腹の音の変化

  ぐ~、っと腹が鳴る。

  その音に、昔なら適当に食事を済ませていた。空腹を満たす事が出来たなら何でもいい。

  部屋を出て、冷蔵庫を漁る。食事というものにまるで興味がなかった。

  きゅ~、っと腹が鳴る。

  その音に、鼻がひくつく。台所からおいしそうなにおいが漂ってくる。

  台所に向かえば案の定、妻が美味しそうな食事を用意してくれていた。出来立てを味わいたいが為に俺はいてもたってもいられず、部屋から出発してしまったというわけだ。

  今と昔。食生活の変化は音を通して如実に出た。

  ぐ~、の音色は「何でもいいから早く食わせろ」と乱暴なもの。健康度外視で目につく物を何でも食べた。

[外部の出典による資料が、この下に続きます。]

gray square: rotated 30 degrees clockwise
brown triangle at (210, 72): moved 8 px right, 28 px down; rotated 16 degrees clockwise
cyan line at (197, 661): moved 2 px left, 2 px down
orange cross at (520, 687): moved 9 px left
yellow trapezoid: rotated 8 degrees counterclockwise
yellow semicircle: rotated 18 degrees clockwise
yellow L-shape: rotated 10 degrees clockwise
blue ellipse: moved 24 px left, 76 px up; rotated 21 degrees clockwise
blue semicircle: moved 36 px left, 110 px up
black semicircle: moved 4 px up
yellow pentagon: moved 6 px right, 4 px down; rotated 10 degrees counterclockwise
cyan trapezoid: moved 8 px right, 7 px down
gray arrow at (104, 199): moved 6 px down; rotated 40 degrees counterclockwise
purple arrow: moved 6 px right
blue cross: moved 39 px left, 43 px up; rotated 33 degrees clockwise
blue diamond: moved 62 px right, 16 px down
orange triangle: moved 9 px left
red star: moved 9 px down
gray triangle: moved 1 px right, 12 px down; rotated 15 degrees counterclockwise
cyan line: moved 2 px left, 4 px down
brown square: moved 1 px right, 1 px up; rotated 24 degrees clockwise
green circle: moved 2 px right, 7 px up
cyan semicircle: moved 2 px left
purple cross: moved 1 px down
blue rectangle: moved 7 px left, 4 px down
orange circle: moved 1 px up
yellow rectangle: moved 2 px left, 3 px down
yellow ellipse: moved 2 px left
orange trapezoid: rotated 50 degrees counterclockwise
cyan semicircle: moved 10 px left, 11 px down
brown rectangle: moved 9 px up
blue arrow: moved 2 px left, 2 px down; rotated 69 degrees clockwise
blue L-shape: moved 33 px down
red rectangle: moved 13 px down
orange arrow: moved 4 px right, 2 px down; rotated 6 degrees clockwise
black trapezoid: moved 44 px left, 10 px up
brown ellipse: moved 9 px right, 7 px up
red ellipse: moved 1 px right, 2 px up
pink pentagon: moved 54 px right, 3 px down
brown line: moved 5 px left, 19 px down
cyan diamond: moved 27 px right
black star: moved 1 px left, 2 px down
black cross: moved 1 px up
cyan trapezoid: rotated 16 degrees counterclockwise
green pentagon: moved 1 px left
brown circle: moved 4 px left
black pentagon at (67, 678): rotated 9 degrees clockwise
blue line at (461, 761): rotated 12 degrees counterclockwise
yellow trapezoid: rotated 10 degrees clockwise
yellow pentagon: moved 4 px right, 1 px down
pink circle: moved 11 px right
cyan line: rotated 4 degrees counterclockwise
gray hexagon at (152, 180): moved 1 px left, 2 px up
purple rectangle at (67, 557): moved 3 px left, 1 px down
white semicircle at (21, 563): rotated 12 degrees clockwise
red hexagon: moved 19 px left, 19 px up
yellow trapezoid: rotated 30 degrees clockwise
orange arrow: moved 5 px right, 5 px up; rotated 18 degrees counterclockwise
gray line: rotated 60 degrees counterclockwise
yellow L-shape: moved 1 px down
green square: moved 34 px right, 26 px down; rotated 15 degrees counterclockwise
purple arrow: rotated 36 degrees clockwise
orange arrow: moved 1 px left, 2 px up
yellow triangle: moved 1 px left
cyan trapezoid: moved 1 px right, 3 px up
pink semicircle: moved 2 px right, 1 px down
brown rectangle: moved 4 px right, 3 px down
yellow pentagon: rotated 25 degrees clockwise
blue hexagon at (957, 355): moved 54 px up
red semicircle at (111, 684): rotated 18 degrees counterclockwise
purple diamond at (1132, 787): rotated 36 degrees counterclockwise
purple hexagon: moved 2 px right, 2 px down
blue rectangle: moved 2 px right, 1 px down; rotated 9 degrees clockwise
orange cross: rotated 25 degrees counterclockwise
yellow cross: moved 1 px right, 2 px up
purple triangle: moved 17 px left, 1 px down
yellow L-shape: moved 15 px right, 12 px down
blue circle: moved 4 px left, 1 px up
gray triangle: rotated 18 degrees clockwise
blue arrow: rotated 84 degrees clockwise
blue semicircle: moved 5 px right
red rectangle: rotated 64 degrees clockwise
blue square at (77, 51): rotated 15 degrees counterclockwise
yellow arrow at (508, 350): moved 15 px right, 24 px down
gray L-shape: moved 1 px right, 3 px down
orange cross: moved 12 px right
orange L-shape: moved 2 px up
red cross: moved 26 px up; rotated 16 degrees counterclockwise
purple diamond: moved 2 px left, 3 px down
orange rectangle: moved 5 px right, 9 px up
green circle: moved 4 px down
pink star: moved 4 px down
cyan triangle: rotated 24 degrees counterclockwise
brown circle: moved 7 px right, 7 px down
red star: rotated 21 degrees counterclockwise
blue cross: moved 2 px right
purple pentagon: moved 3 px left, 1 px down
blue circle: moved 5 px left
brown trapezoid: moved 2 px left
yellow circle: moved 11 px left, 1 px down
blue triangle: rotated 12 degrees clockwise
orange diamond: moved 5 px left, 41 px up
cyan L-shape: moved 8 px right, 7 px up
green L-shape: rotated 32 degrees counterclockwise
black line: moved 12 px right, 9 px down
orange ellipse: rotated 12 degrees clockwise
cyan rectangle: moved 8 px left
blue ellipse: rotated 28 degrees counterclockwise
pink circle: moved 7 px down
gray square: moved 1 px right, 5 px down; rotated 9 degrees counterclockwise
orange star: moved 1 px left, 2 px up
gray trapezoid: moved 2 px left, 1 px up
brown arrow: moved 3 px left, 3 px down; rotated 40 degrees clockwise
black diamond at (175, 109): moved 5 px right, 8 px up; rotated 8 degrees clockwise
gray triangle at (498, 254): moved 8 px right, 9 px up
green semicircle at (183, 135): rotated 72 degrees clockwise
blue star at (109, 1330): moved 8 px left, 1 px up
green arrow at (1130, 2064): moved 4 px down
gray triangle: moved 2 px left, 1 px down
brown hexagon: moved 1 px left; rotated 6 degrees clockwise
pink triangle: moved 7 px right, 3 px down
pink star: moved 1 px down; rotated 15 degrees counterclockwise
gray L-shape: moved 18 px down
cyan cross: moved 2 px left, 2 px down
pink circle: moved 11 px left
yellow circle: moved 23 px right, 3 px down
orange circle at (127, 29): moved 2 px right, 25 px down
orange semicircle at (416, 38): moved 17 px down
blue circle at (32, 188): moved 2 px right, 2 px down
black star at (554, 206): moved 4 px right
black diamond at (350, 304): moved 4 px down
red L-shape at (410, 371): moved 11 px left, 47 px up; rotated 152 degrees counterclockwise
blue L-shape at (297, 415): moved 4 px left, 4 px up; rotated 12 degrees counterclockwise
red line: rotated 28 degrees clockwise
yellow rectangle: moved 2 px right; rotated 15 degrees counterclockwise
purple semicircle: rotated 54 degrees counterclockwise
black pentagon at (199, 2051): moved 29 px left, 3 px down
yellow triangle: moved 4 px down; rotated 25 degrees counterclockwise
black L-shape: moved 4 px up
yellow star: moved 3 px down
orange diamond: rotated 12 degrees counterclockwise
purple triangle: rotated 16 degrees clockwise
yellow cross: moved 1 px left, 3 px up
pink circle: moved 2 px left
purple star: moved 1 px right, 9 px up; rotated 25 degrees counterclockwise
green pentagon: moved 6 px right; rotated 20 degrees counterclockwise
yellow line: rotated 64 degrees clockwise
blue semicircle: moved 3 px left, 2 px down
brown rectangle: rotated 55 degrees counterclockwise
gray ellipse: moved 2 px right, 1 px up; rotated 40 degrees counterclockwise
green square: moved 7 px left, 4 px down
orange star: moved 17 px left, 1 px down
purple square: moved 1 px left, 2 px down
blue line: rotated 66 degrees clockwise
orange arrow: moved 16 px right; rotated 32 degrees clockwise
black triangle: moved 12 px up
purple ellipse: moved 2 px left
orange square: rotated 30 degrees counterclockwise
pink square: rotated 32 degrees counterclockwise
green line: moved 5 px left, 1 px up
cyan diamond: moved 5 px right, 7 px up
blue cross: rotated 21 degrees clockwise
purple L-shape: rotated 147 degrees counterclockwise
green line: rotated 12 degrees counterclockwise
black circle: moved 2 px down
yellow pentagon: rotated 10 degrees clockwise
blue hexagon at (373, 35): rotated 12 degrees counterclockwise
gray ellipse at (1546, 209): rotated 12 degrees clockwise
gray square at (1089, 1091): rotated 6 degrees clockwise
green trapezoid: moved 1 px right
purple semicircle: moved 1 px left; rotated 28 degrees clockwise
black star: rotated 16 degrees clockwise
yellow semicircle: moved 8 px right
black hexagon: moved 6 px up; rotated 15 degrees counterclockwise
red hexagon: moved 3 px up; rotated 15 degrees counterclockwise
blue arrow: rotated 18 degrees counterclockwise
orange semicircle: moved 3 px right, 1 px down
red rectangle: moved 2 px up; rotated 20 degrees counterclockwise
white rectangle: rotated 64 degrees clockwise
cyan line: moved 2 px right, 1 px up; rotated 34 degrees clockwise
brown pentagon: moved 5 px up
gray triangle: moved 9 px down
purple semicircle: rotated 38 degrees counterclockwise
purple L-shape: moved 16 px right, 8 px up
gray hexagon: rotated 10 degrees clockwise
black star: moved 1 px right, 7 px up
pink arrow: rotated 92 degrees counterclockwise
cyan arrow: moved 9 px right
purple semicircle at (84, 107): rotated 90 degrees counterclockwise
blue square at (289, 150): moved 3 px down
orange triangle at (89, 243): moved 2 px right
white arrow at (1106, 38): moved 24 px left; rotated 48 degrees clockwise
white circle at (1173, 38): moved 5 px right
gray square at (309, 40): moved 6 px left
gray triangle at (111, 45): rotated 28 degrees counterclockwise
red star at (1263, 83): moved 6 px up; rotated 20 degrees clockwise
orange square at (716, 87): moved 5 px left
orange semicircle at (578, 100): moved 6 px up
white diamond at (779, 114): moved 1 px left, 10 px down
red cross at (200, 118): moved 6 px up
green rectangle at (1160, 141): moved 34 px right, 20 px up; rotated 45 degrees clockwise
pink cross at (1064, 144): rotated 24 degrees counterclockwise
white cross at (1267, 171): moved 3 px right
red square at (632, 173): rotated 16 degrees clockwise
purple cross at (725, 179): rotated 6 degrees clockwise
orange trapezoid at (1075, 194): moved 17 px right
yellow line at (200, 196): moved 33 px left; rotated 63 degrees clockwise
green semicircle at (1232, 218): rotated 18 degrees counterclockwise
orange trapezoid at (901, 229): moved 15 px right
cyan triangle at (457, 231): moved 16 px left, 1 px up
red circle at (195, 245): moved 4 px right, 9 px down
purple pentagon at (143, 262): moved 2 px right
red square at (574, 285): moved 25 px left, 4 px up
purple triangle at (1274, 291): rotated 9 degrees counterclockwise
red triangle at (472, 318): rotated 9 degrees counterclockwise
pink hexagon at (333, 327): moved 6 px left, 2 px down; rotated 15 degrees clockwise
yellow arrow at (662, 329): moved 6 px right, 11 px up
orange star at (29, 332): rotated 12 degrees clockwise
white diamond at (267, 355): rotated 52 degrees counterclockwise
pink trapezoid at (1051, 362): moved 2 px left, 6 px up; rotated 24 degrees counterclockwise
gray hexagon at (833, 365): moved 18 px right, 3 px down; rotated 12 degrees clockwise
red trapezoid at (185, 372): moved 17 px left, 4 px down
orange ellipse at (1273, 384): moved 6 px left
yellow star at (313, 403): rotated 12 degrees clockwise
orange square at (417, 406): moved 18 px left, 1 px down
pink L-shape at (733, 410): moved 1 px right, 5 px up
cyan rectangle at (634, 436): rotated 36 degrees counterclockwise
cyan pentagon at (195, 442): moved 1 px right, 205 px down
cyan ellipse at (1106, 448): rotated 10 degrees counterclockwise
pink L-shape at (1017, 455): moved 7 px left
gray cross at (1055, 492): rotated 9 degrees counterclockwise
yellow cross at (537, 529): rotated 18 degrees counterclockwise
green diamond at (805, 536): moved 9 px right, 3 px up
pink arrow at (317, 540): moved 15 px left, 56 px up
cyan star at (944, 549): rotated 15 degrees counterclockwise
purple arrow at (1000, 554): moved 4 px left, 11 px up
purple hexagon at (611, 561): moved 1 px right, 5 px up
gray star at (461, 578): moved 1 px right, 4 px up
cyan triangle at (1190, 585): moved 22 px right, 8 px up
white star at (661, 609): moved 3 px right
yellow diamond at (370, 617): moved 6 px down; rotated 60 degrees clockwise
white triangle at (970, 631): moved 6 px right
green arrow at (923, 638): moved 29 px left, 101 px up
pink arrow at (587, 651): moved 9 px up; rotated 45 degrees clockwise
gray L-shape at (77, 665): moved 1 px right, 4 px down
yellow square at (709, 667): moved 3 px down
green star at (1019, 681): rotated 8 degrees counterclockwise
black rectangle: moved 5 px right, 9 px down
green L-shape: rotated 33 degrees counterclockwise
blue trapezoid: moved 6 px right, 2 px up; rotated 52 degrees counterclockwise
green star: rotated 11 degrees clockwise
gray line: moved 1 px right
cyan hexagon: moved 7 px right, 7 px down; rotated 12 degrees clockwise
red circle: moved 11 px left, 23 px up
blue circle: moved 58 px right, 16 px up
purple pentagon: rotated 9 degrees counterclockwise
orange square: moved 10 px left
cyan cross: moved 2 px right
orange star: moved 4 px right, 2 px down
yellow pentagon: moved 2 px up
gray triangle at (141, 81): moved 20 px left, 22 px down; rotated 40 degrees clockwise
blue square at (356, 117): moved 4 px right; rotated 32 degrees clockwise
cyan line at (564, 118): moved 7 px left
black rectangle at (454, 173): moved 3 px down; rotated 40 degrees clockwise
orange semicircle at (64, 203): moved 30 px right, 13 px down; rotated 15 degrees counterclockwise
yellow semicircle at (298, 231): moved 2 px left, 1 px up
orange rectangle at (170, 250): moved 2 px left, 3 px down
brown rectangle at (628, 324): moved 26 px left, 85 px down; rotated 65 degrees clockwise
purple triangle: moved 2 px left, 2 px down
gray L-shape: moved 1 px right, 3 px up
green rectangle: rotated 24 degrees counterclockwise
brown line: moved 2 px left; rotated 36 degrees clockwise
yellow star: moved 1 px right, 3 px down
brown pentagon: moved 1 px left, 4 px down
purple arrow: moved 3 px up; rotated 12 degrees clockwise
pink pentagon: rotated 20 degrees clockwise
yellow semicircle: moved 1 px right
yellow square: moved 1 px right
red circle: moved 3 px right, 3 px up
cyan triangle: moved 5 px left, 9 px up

  きゅ~、の音色は妻に胃袋を抱きしめられたもの。掴まれると、ぎゅ~、だが俺の音色は、きゅ~、だ。

  胃袋を優しく包む妻の料理。ぽかぽかと俺の胃を刺激しては、心からの感謝を口から出させる。

  「ありがとう」の一言に、妻から「きゅん!」と音がする。